O tetikte kaç parmak var?
Fatih Polat yazdı: Birinin HDP İzmir İl Örgütü binasını basarak, Deniz Poyraz’ı ateş ederek öldürmesi çok failli bir cinayettir. O tetikte kaç parmak var hepimiz biliyoruz.
Fotoğraf: Lokman İlhan/AA
Fatih POLAT
Türkiye yakın siyasal tarihi, HDP önceli partilerin kriminalize edilmesinin devlet politikası olarak işlediği bir geçmişe sahip. Hedef gösteren söylemler, kriminalize eden manşetler ve ardından gelen kurşunlar, parti binası bombalamaları.
DEP’in çekildiğini açıkladığı 27 Mart 1994 seçimleri bu açıdan tam bir laboratuvardır. Erdoğan’ın RP’den İstanbul Büyükşehir Belediye Başkanı seçildiği o seçimler öncesi DEP’in binaları tek tek bombalandı. Son olarak da Ankara’daki genel merkezi.
Bugün de, iktidar ittifakının bekasını HDP’nin derdest edilmesine bağladığı bir strateji işliyor. Öyle alttan alta da değil. Açık açık. Cumhurbaşkanı Erdoğan defalarca HDP’yi hedef tahtasına koyan söylemler kullandı. Ortağı Bahçeli HDP’nin kapatılması için yoğun bir mesai harcadı.
Sınır ötesinde yapılan her askeri operasyonla eş güdümlü olarak, HDP de içeride hedefe konuldu. Bize gazeteciliğin nasıl yapılmaması gerektiğini uygulamalı olarak gösteren Veyis Ateş’in 17 Haziran 2020’de Habertürk ekranlarının HDP’ye kapatıldığını açık açık söylemesi, bunu bir de evrensel yayın ilkeleri ile gerekçelendirmesi, bu ırkçı politikanın üzerinde şehvetle yapılan bir sörftü.
Cumhurbaşkanlığı İletişim Başkanı Fahrettin Altun’un, Yargıtay Cumhuriyet Başsavcılığı tarafından HDP’nin kapatılması talebiyle Anayasa Mahkemesine başvuru yapıldığı gün, Twitter hesabından yaptığı paylaşımı da hatırlatalım: “Bir savcı, bugün erken saatlerde Anayasa Mahkemesine dava açtı ve Halkların Demokratik Partisinin kapatılmasını talep etti.

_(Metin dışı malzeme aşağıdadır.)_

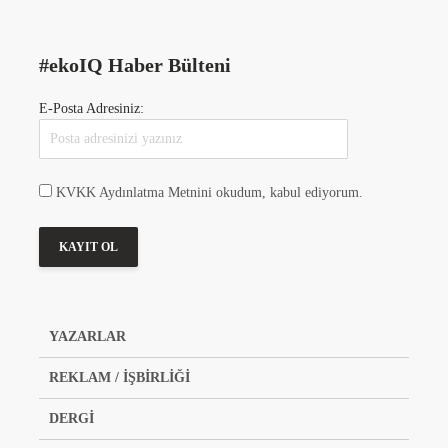
#ekoIQ Haber Bülteni
E-Posta Adresiniz:
KVKK Aydınlatma Metnini okudum, kabul ediyorum.
YAZARLAR
REKLAM / İŞBİRLİĞİ
DERGİ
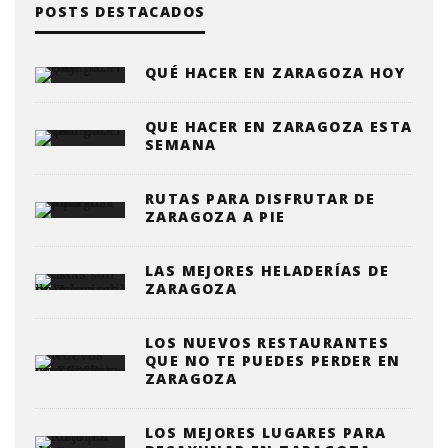
POSTS DESTACADOS
QUÉ HACER EN ZARAGOZA HOY
QUE HACER EN ZARAGOZA ESTA
SEMANA
RUTAS PARA DISFRUTAR DE
ZARAGOZA A PIE
LAS MEJORES HELADERÍAS DE
ZARAGOZA
LOS NUEVOS RESTAURANTES
QUE NO TE PUEDES PERDER EN
ZARAGOZA
LOS MEJORES LUGARES PARA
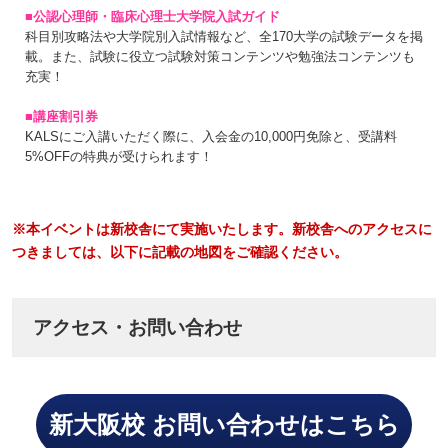
■公認心理師・臨床心理士大学院入試ガイド
科目別攻略法や大学院別入試情報など、全170大学の試験データを掲
載。また、試験に役立つ試験対策コンテンツや勉強法コンテンツも
充実！
■講座割引券
KALSにご入講いただく際に、入会金の10,000円免除と、受講料
5%OFFの特典が受けられます！
※本イベントは新校舎にて実施いたします。新校舎へのアクセスに
つきましては、以下に記載の地図をご確認ください。
アクセス・お問い合わせ
新大阪校 お問い合わせはこちら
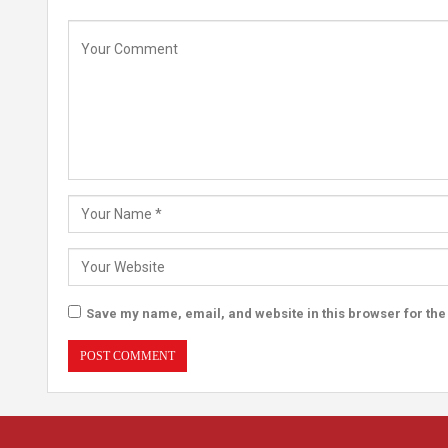
Save my name, email, and website in this browser for the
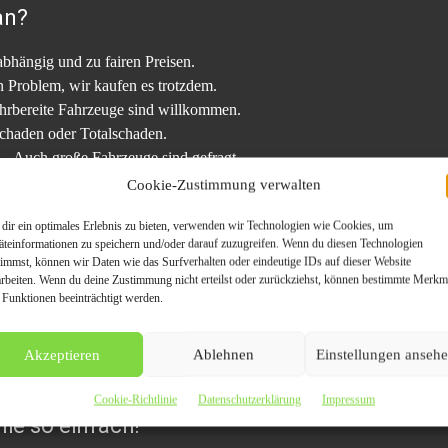
an?
hängig und zu fairen Preisen.
 Problem, wir kaufen es trotzdem.
ahrbereite Fahrzeuge sind willkommen.
Schaden oder Totalschaden.
 Auch große Fahrzeuge sind gefragt.
Cookie-Zustimmung verwalten
dir ein optimales Erlebnis zu bieten, verwenden wir Technologien wie Cookies, um
äteinformationen zu speichern und/oder darauf zuzugreifen. Wenn du diesen Technologien
 das Fahrzeug eingeben.
timmst, können wir Daten wie das Surfverhalten oder eindeutige IDs auf dieser Website
ewertung.
arbeiten. Wenn du deine Zustimmung nicht erteilst oder zurückziehst, können bestimmte Merkm
 Funktionen beeinträchtigt werden.
oder mit Abholung.
Akzeptieren
Ablehnen
Einstellungen anseh
 und unkompliziert Ihr Auto in Osnabrü
Cookie-Richtlinie
Datenschutzerklärung
Impressum
ie so einfach!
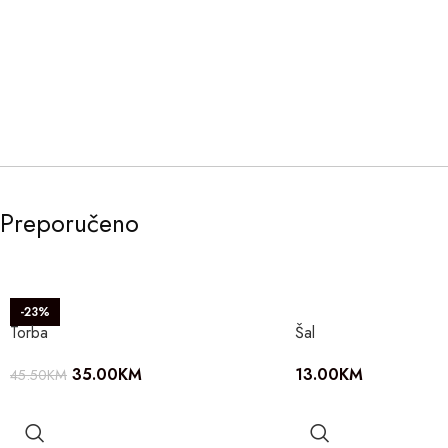
Preporučeno
-23%
Torba
Šal
35.00
KM
13.00
KM
45.50
KM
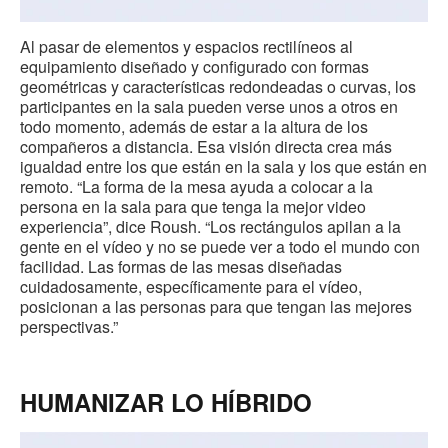
Al pasar de elementos y espacios rectilíneos al
equipamiento diseñado y configurado con formas
geométricas y características redondeadas o curvas, los
participantes en la sala pueden verse unos a otros en
todo momento, además de estar a la altura de los
compañeros a distancia. Esa visión directa crea más
igualdad entre los que están en la sala y los que están en
remoto. “La forma de la mesa ayuda a colocar a la
persona en la sala para que tenga la mejor video
experiencia”, dice Roush. “Los rectángulos apilan a la
gente en el vídeo y no se puede ver a todo el mundo con
facilidad. Las formas de las mesas diseñadas
cuidadosamente, específicamente para el vídeo,
posicionan a las personas para que tengan las mejores
perspectivas.”
HUMANIZAR LO HÍBRIDO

HDP’nin, Türkiye, ABD ve Avrupa Birliği’nin terör örgütü olarak gördüğü PKK ile organik bağlarının olduğu tartışılmaz bir gerçektir. HDP’nin üst düzey liderleri ve sözcüleri, söz ve eylemleriyle defalarca ve tutarlı bir şekilde PKK’nın siyasi kanadı olduklarını kanıtladılar.”
Daha dava bile başlamamışken devletin zirvesinden açık hüküm veren bu sözler, iktidar medyasının manşetleriyle de desteklendi.
HDP üye ve yöneticilerine karşı, siyasal bir tercihin sonucu olarak gündeme gelmiş olan Kobanê davasını da bunlara ekleyin.
Tüm bunların ardından birinin HDP İzmir İl Örgütü binasını basarak, Deniz Poyraz’ı ateş ederek öldürmesi çok failli bir cinayettir.
O tetikte kaç parmak var hepimiz biliyoruz. Ve o kurşunlar, hepimizedir. Milyonların sandıkta ortaya koyduğu iradeye sıkılmıştır o kurşunlar. İktidar politikasıyla artık tozu bile kalmaması istenen barış umuduna sıkılmıştır.
Bu kadar açık bir saldırı karşısında bile iktidar medyasının HDP’yi hedef gösteren biçimde olayı çarpıtarak sunma gayreti hiç şaşırtmıyor.
Böylesi bir çürümeye, düşman hukukuna, kurşuna dönüşen kutuplaştırma siyasetine sırtını dönmek yol vermek demektir.
Buradan umulan beka, kan üzerine kurulan iktidardan başka bir anlama gelmez.